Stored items
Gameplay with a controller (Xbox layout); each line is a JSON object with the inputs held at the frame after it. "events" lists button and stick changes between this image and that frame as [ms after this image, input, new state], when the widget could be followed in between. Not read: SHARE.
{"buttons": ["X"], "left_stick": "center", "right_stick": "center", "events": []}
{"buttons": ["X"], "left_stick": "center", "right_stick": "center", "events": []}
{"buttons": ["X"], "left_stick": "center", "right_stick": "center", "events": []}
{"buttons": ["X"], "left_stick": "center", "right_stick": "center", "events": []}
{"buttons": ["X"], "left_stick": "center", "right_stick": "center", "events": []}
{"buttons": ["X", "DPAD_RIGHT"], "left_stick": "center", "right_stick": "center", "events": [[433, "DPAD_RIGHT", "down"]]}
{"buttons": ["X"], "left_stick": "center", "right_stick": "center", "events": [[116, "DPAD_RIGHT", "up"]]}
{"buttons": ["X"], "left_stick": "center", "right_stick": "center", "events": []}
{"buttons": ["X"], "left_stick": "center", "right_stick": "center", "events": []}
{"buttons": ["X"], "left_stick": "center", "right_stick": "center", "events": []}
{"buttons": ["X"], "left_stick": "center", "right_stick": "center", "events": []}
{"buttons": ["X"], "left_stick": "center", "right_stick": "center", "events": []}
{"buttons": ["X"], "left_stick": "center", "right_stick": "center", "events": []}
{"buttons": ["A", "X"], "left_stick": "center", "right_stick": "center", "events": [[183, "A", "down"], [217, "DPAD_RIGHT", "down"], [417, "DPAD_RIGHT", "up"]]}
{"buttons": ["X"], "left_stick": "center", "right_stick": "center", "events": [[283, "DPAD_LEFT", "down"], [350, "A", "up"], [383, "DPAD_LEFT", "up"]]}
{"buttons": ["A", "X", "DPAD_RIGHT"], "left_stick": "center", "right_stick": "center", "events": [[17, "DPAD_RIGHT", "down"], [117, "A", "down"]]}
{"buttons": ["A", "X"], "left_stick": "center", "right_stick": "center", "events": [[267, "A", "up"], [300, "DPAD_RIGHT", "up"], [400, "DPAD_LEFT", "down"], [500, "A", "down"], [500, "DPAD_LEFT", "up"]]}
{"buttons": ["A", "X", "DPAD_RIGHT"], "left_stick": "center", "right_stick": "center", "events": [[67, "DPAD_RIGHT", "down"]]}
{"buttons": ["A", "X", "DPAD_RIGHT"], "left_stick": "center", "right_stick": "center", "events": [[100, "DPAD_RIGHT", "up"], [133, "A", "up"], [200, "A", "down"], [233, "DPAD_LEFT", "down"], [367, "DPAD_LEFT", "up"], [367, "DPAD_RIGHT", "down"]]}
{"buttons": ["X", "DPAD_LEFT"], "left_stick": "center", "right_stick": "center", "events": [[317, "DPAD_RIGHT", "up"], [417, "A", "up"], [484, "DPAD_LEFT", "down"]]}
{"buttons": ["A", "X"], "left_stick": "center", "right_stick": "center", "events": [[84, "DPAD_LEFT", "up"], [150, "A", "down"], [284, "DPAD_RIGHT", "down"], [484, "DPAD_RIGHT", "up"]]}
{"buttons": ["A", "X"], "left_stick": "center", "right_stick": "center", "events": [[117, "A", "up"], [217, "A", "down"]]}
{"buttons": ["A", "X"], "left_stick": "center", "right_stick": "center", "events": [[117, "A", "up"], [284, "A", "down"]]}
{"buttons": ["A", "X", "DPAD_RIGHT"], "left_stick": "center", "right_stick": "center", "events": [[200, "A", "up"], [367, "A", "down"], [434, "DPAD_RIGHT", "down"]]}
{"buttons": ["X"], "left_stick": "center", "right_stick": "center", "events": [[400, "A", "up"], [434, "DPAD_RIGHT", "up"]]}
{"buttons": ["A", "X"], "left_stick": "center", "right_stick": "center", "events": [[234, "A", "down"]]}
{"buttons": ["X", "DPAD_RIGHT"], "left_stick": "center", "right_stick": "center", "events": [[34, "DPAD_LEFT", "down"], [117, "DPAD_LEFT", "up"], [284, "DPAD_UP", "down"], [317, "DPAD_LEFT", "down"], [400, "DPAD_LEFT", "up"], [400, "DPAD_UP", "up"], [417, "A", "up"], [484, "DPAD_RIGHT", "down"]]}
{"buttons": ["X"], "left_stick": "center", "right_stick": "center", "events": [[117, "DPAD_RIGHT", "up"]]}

◆ Instructions for the task: A faithful, word-for-word transcription of the data above is required.

◆ Problem solution:
Gameplay with a controller (Xbox layout); each line is a JSON object with the inputs held at the frame after it. "events" lists button and stick changes between this image and that frame as [ms after this image, input, new state], when the widget could be followed in between. Not read: SHARE.
{"buttons": ["X"], "left_stick": "center", "right_stick": "center", "events": []}
{"buttons": ["X"], "left_stick": "center", "right_stick": "center", "events": []}
{"buttons": ["X"], "left_stick": "center", "right_stick": "center", "events": []}
{"buttons": ["X"], "left_stick": "center", "right_stick": "center", "events": []}
{"buttons": ["X"], "left_stick": "center", "right_stick": "center", "events": []}
{"buttons": ["X", "DPAD_RIGHT"], "left_stick": "center", "right_stick": "center", "events": [[433, "DPAD_RIGHT", "down"]]}
{"buttons": ["X"], "left_stick": "center", "right_stick": "center", "events": [[116, "DPAD_RIGHT", "up"]]}
{"buttons": ["X"], "left_stick": "center", "right_stick": "center", "events": []}
{"buttons": ["X"], "left_stick": "center", "right_stick": "center", "events": []}
{"buttons": ["X"], "left_stick": "center", "right_stick": "center", "events": []}
{"buttons": ["X"], "left_stick": "center", "right_stick": "center", "events": []}
{"buttons": ["X"], "left_stick": "center", "right_stick": "center", "events": []}
{"buttons": ["X"], "left_stick": "center", "right_stick": "center", "events": []}
{"buttons": ["A", "X"], "left_stick": "center", "right_stick": "center", "events": [[183, "A", "down"], [217, "DPAD_RIGHT", "down"], [417, "DPAD_RIGHT", "up"]]}
{"buttons": ["X"], "left_stick": "center", "right_stick": "center", "events": [[283, "DPAD_LEFT", "down"], [350, "A", "up"], [383, "DPAD_LEFT", "up"]]}
{"buttons": ["A", "X", "DPAD_RIGHT"], "left_stick": "center", "right_stick": "center", "events": [[17, "DPAD_RIGHT", "down"], [117, "A", "down"]]}
{"buttons": ["A", "X"], "left_stick": "center", "right_stick": "center", "events": [[267, "A", "up"], [300, "DPAD_RIGHT", "up"], [400, "DPAD_LEFT", "down"], [500, "A", "down"], [500, "DPAD_LEFT", "up"]]}
{"buttons": ["A", "X", "DPAD_RIGHT"], "left_stick": "center", "right_stick": "center", "events": [[67, "DPAD_RIGHT", "down"]]}
{"buttons": ["A", "X", "DPAD_RIGHT"], "left_stick": "center", "right_stick": "center", "events": [[100, "DPAD_RIGHT", "up"], [133, "A", "up"], [200, "A", "down"], [233, "DPAD_LEFT", "down"], [367, "DPAD_LEFT", "up"], [367, "DPAD_RIGHT", "down"]]}
{"buttons": ["X", "DPAD_LEFT"], "left_stick": "center", "right_stick": "center", "events": [[317, "DPAD_RIGHT", "up"], [417, "A", "up"], [484, "DPAD_LEFT", "down"]]}
{"buttons": ["A", "X"], "left_stick": "center", "right_stick": "center", "events": [[84, "DPAD_LEFT", "up"], [150, "A", "down"], [284, "DPAD_RIGHT", "down"], [484, "DPAD_RIGHT", "up"]]}
{"buttons": ["A", "X"], "left_stick": "center", "right_stick": "center", "events": [[117, "A", "up"], [217, "A", "down"]]}
{"buttons": ["A", "X"], "left_stick": "center", "right_stick": "center", "events": [[117, "A", "up"], [284, "A", "down"]]}
{"buttons": ["A", "X", "DPAD_RIGHT"], "left_stick": "center", "right_stick": "center", "events": [[200, "A", "up"], [367, "A", "down"], [434, "DPAD_RIGHT", "down"]]}
{"buttons": ["X"], "left_stick": "center", "right_stick": "center", "events": [[400, "A", "up"], [434, "DPAD_RIGHT", "up"]]}
{"buttons": ["A", "X"], "left_stick": "center", "right_stick": "center", "events": [[234, "A", "down"]]}
{"buttons": ["X", "DPAD_RIGHT"], "left_stick": "center", "right_stick": "center", "events": [[34, "DPAD_LEFT", "down"], [117, "DPAD_LEFT", "up"], [284, "DPAD_UP", "down"], [317, "DPAD_LEFT", "down"], [400, "DPAD_LEFT", "up"], [400, "DPAD_UP", "up"], [417, "A", "up"], [484, "DPAD_RIGHT", "down"]]}
{"buttons": ["X"], "left_stick": "center", "right_stick": "center", "events": [[117, "DPAD_RIGHT", "up"]]}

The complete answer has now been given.